Por tanto, no estaría de más recordarle a muchos dirigentes políticos europeos, y, entre ellos, españoles, que abandonen sus tan repetidos argumentos de que sus países no pueden acoger a toda la miseria del mundo –en referencia a África-, pues la realidad es que más del 75% de la población migrante africana vive en países del continente africano.

Mariama Bâ, en “Mi carta más larga”, nos habla de la mujer senegalesa que se queda en su tierra natal, pero que, como dice Lucía Benítez Eyzaguirre, vive su particular migración hacia el cambio, hacia otras propuestas sociales menos opresivas, y otra mujer senegalesa, su íntima amiga, a quien dirige su misiva, emigra “por dignidad”, para huir de las costumbres, de la moral antigua, de leyes anticuadas, que someten a las mujeres africanas.

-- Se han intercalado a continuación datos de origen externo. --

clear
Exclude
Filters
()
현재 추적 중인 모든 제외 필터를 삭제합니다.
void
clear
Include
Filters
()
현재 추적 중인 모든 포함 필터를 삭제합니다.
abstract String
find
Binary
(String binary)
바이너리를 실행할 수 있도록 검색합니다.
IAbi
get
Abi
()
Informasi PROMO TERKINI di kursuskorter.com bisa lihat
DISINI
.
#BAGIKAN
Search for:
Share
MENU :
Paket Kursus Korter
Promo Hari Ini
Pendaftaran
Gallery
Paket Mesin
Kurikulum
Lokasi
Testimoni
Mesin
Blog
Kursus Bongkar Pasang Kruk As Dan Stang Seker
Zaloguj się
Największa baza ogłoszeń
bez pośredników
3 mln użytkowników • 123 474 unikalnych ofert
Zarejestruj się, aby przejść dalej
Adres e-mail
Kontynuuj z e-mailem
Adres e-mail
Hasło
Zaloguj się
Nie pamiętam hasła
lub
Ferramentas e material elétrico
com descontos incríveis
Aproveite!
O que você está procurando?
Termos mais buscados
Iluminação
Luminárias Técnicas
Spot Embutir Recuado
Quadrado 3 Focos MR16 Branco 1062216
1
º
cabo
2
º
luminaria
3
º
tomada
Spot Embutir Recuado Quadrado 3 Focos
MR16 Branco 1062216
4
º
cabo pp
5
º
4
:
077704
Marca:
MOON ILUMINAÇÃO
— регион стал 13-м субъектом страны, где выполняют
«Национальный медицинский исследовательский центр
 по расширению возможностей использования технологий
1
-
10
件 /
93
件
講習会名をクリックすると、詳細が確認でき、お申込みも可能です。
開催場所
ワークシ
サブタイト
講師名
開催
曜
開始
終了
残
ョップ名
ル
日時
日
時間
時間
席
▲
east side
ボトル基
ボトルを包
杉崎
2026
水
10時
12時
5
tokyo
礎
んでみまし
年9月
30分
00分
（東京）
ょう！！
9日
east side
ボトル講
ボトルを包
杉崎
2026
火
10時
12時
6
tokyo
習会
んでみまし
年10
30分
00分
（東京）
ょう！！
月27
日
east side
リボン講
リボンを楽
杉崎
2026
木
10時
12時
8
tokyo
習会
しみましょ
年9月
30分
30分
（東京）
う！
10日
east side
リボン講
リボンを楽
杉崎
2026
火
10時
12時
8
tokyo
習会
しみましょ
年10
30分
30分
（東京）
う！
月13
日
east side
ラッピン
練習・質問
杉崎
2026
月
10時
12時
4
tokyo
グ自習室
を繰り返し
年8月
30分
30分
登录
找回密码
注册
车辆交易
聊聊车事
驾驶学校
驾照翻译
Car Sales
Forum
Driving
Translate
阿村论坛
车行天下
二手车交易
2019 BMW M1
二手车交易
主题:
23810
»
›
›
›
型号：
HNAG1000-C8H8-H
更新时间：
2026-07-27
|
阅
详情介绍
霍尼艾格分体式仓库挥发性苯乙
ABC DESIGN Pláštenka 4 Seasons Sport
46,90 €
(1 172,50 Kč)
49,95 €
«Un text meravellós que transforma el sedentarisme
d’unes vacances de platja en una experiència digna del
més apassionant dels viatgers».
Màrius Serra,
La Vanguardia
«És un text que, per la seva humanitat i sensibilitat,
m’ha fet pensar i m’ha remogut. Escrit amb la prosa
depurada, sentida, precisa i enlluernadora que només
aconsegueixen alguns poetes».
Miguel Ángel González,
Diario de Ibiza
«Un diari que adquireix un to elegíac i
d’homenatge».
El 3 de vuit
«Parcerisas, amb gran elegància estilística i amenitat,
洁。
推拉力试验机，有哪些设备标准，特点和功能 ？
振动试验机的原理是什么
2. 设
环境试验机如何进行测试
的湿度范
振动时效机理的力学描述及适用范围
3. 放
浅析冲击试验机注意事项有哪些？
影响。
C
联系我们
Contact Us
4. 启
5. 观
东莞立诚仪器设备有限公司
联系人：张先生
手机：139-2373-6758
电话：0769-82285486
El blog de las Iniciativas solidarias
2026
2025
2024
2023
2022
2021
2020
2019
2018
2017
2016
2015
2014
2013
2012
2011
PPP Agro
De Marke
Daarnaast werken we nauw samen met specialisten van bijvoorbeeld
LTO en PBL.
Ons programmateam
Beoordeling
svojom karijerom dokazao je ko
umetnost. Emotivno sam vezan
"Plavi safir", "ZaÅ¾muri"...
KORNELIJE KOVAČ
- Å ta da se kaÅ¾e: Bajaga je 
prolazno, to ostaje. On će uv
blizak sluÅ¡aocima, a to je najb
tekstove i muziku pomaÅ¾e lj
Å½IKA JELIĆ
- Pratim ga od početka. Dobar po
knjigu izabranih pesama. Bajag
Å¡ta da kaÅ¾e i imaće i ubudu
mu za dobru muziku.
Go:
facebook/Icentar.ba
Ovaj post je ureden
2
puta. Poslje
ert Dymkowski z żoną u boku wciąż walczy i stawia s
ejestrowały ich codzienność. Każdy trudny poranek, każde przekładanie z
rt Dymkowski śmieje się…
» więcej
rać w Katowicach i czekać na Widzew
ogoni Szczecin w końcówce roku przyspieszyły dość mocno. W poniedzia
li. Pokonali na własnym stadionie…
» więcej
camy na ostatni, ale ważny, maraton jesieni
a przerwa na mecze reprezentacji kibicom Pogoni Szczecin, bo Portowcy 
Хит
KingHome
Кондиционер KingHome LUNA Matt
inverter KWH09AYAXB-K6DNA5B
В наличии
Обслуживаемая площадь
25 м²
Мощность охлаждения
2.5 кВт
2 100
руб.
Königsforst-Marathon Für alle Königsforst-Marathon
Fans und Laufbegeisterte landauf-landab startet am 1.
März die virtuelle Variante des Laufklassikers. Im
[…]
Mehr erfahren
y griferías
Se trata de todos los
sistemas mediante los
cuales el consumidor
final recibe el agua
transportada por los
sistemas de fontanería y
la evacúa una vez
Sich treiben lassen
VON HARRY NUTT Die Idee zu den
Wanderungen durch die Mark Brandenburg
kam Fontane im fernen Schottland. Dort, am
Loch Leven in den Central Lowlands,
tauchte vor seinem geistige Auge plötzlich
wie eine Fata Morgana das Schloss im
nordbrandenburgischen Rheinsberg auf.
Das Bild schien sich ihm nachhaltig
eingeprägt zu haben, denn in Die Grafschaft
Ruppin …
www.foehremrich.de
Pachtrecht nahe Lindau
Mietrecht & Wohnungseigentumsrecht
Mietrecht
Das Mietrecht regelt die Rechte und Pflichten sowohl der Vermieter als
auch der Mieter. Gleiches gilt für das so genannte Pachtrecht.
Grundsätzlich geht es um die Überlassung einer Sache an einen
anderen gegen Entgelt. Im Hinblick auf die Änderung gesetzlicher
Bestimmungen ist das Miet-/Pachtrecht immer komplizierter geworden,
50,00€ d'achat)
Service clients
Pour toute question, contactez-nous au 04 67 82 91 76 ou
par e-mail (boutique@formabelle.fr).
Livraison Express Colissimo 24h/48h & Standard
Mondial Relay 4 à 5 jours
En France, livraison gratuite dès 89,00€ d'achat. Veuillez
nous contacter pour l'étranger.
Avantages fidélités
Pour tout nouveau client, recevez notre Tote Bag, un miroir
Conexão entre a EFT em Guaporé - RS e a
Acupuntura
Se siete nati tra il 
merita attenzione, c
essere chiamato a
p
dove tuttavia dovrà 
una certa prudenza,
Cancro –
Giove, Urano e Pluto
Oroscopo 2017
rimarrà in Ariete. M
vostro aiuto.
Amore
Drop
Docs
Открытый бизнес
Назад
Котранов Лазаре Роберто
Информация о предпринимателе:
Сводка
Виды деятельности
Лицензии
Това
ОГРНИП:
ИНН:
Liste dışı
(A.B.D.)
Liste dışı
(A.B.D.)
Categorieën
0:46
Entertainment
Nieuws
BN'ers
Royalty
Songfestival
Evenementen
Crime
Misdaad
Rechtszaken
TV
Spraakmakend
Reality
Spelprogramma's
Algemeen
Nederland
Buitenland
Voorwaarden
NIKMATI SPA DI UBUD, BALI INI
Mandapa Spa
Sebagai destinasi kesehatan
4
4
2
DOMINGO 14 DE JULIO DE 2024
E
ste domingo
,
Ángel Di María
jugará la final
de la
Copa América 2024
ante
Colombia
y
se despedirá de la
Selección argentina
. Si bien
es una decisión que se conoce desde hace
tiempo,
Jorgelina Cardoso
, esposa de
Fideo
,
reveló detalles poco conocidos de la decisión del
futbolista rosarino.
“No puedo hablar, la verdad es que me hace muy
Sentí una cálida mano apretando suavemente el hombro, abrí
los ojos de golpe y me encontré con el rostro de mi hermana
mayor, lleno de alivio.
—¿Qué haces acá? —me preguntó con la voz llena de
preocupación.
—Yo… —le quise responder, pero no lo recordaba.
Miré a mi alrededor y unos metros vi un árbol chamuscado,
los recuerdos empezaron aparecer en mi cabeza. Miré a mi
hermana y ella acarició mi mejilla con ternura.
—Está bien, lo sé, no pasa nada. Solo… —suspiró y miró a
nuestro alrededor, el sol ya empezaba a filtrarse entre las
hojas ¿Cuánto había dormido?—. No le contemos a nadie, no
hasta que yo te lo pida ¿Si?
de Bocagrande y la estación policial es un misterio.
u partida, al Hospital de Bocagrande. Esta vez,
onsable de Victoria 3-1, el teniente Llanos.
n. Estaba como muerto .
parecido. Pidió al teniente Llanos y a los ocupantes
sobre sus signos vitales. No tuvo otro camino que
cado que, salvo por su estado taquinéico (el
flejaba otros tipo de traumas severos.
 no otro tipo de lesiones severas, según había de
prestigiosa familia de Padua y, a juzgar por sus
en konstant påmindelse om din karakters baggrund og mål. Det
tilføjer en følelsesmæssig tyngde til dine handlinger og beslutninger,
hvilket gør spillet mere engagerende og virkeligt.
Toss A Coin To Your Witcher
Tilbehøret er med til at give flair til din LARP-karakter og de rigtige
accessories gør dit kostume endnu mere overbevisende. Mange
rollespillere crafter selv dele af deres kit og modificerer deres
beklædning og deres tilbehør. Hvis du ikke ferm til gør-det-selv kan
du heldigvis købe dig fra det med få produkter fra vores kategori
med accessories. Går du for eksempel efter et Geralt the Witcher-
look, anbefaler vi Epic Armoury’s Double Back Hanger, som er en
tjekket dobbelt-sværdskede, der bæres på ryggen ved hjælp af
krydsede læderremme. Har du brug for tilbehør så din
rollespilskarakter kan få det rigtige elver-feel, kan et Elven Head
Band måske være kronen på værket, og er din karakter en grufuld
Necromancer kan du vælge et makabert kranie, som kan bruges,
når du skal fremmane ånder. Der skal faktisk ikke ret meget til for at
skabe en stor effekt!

Aïssatou, a quien dirige la carta la protagonista, Ramatoulaye, se marcha a EEUU con sus hijos, abandonando al marido que había contraído nuevo matrimonio, porque no acepta la poliginia, se marcha, dice, “vestida con el único hábito válido, el de la dignidad”. EEUU no es, en este caso, Eldorado, es simplemente un destino de quien huye de costumbres ancestrales, el destino de quien huye de la violencia psicológica que implica la poliginia para una mujer educada en otros valores. Porque esta decisión es posible debido a su formación, a su educación. Formación y educación que se produce en el Senegal colonizado y gracias a la cual pudo marcharse a EEUU y vivir holgadamente.

No pretendo en modo alguno defender la colonización del continente, ni mucho menos, sólo quiero manifestar que la educación, la formación, es imprescindible para que un pueblo pueda prosperar, y lo que he leído y ahora he visto es que las mujeres senegalesas, que son las que realmente trabajan en su país, las que mantienen a la familia con su interminable jornada de trabajo y que lo dan todo a cambio de nada, necesitan nuestras aportaciones, no económicas, que también, sino nuestra colaboración en esos trascendentes aspectos. Una mujer senegalesa educada en valores universales y formada para llevar a cabo un oficio, profesión o actividad económica de forma eficiente y eficaz es capaz de conseguir los cambios que la sociedad en la que vive necesita, en su propia tierra, sin necesidad de emigrar, porque si a su fuerza, tu tesón, su amor por la vida y la gente, su alegría, su pertinaz esfuerzo porque sus hijos coman cada día y estén sanos, se le une su educación y formación, nada le será imposible. Esto es lo que he visto, la fortaleza de unas mujeres que, pese al entorno de miseria en el que viven, intentan que sus hijos, niños y niñas, vayan a la escuela y no pululen por las calles mendigando, mas se ven obligadas, en la mayoría de las ocasiones, a llevarles a la escuela coránica, pues no tienen enseñanza pública y gratuita, educación coránica que no es precisamente la que necesitan los pueblos para prosperar. Estas mujeres son capaces de conseguir el crecimiento económico y el cambio social de sus pueblos, si las ayudamos en ese quehacer.